# Instructions
1 - In the news piece about Ximo Puig's New Year's Eve address, whose statue stands in the cloister of the University of Valencia?
2 - Transcribe the part of the news piece on Ximo Puig's address that opens with the words containing "The ‘president’ of" and closes with "reserve by Uncesco.".
3 - Go on with the news piece about Ximo Puig's farewell to 2020 from the point where it stops.

# Passage to read

• On 1 January “we will lay the first stone of our transformation. We will take the first step towards a New Valencian Renaissance”. Ximo Puig.

The ‘president’ of the Generalitat, Ximo Puig, chose to say goodbye to 2020, the “most difficult” year, at the historic headquarters of the University of Valencia, in Calla La Nau, to emphasise the importance of science, education and of Europe, and the essence of the thought of the humanist Lluís Vives, whose statue is precisely in the cloister of the institution.

This is the third time that Puig has addressed Valencians on New Year’s Eve from outside the Palau de la Generalitat after Orihuela (Alicante), at the birthplace of the poet Miguel Hernández and the Cabriel Valley, a natural area declared a biosphere reserve by Uncesco.

Puig despide el “año fatídico” con la vista puesta en la década “más decisiva” y animando a “ponernos en pie y despegar”

(Collected data)
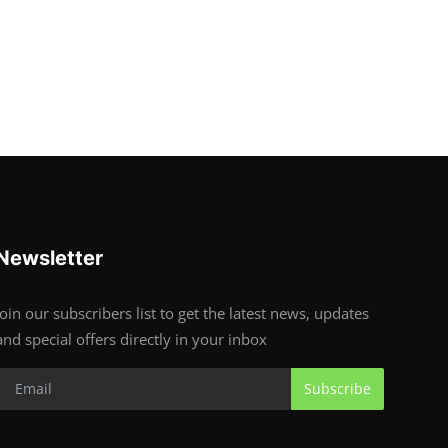
Newsletter
Join our subscribers list to get the latest news, updates
and special offers directly in your inbox
Subscribe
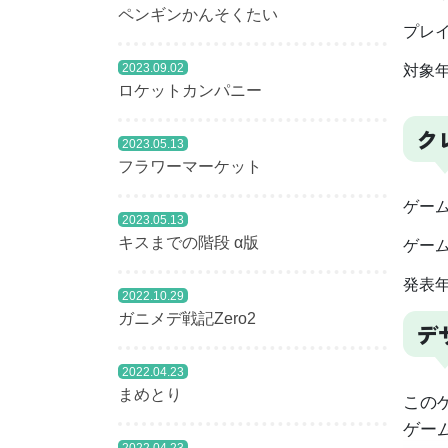
ペンギンかんそくたい
プレイ
2023.09.02
対象年
ロケットカンパニー
ク
2023.05.13
フラワーマーケット
ゲー
2023.05.13
キスまでの階段 α版
ゲー
発表年
2022.10.29
ガニメデ戦記Zero2
デ
2022.04.23
まめとり
この
ゲー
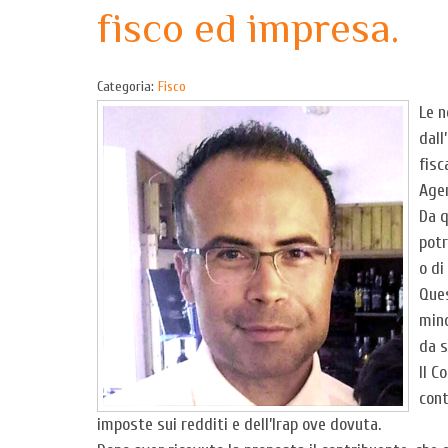
fisco ed impresa.
Categoria:
Fisco
Le n
dall
fisc
Agen
Da q
potr
o di
Ques
mino
da s
Il C
cont
imposte sui redditi e dell’Irap ove dovuta.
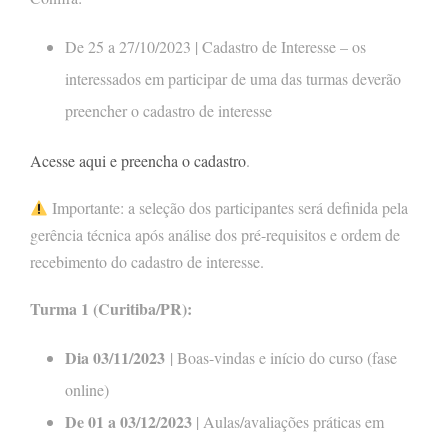
De 25 a 27/10/2023 | Cadastro de Interesse – os
interessados em participar de uma das turmas deverão
preencher o cadastro de interesse
Acesse aqui e preencha o cadastro
.
Importante: a seleção dos participantes será definida pela
gerência técnica após análise dos pré-requisitos e ordem de
recebimento do cadastro de interesse.
Turma 1 (Curitiba/PR):
Dia 03/11/2023
| Boas-vindas e início do curso (fase
online)
De 01 a 03/12/2023
| Aulas/avaliações práticas em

# Answers to this exercise
1 - The statue of the humanist Lluís Vives.

2 -
The ‘president’ of the Generalitat, Ximo Puig, chose to say goodbye to 2020, the “most difficult” year, at the historic headquarters of the University of Valencia, in Calla La Nau, to emphasise the importance of science, education and of Europe, and the essence of the thought of the humanist Lluís Vives, whose statue is precisely in the cloister of the institution.

This is the third time that Puig has addressed Valencians on New Year’s Eve from outside the Palau de la Generalitat after Orihuela (Alicante), at the birthplace of the poet Miguel Hernández and the Cabriel Valley, a natural area declared a biosphere reserve by Uncesco.

3 -
Puig dismissed 2020 as a “fateful” year, the “most difficult” of our life, but with an eye on the hope that opens with the vaccine and in the “most decisive” decade to come, where he claims that it is time for “management, efficiency and ‘optimism'”, and in which, as he has said, Valencians “do not just want to get up” after the pandemic but “rise and take off.”

He remembered the dead and sick from the coronavirus, the “sadness” of these months and he has shared his “affection and a heartfelt hug” with the 2,800 Valencian families who have lost a loved one.

He also thanked the effort that Valencian society is making, a people that have proven to be immensely strong, prudent and determined”.

The priority, in these difficult months ahead, is to save lives, save jobs and save families. We are facing a historic opportunity to achieve it,” he said.

“The most worrisome”, together with health, is job creation but, for this, the Valencian Community will receive from Europe “five times more resources in the next just 3 years, than all the European funds we have received in the last decade and a half “.

“It is an unprecedented situation,” said Puig, who argued that it should translate into the creation of 90,000 jobs in the next three years in the Valencian Community, which will be quality jobs associated with knowledge, the new industry, the sustainability of new energies and digitization.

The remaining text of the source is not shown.